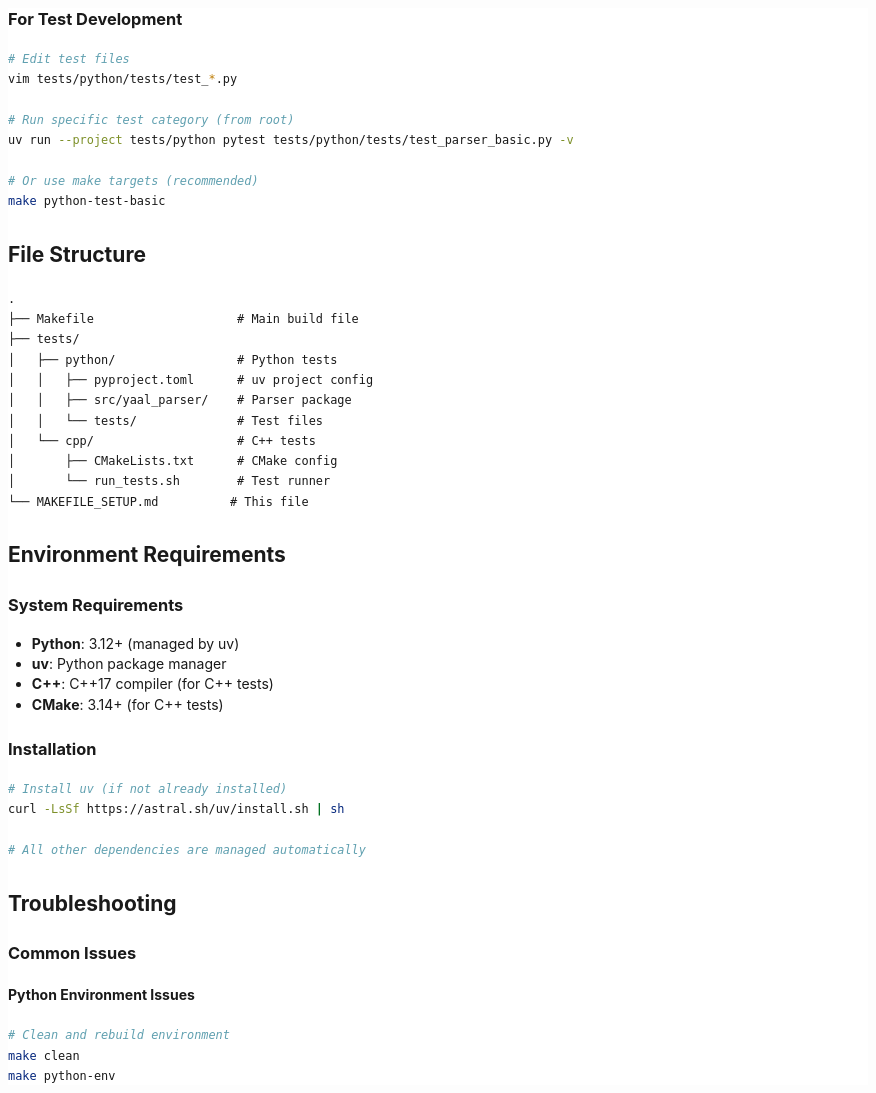 ### For Test Development

```bash
# Edit test files
vim tests/python/tests/test_*.py

# Run specific test category (from root)
uv run --project tests/python pytest tests/python/tests/test_parser_basic.py -v

# Or use make targets (recommended)
make python-test-basic
```

## File Structure

```
.
├── Makefile                    # Main build file
├── tests/
│   ├── python/                 # Python tests
│   │   ├── pyproject.toml      # uv project config
│   │   ├── src/yaal_parser/    # Parser package
│   │   └── tests/              # Test files
│   └── cpp/                    # C++ tests
│       ├── CMakeLists.txt      # CMake config
│       └── run_tests.sh        # Test runner
└── MAKEFILE_SETUP.md          # This file
```

## Environment Requirements

### System Requirements
- **Python**: 3.12+ (managed by uv)
- **uv**: Python package manager
- **C++**: C++17 compiler (for C++ tests)
- **CMake**: 3.14+ (for C++ tests)

### Installation
```bash
# Install uv (if not already installed)
curl -LsSf https://astral.sh/uv/install.sh | sh

# All other dependencies are managed automatically
```

## Troubleshooting

### Common Issues

#### Python Environment Issues
```bash
# Clean and rebuild environment
make clean
make python-env
```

--

■ Your assignment
Return all of the records above exactly as written. Omit each picture.

■ The answer
 ### For Test Development

```bash
# Edit test files
vim tests/python/tests/test_*.py

# Run specific test category (from root)
uv run --project tests/python pytest tests/python/tests/test_parser_basic.py -v

# Or use make targets (recommended)
make python-test-basic
```

## File Structure

```
.
├── Makefile                    # Main build file
├── tests/
│   ├── python/                 # Python tests
│   │   ├── pyproject.toml      # uv project config
│   │   ├── src/yaal_parser/    # Parser package
│   │   └── tests/              # Test files
│   └── cpp/                    # C++ tests
│       ├── CMakeLists.txt      # CMake config
│       └── run_tests.sh        # Test runner
└── MAKEFILE_SETUP.md          # This file
```

## Environment Requirements

### System Requirements
- **Python**: 3.12+ (managed by uv)
- **uv**: Python package manager
- **C++**: C++17 compiler (for C++ tests)
- **CMake**: 3.14+ (for C++ tests)

### Installation
```bash
# Install uv (if not already installed)
curl -LsSf https://astral.sh/uv/install.sh | sh

# All other dependencies are managed automatically
```

## Troubleshooting

### Common Issues

#### Python Environment Issues
```bash
# Clean and rebuild environment
make clean
make python-env
```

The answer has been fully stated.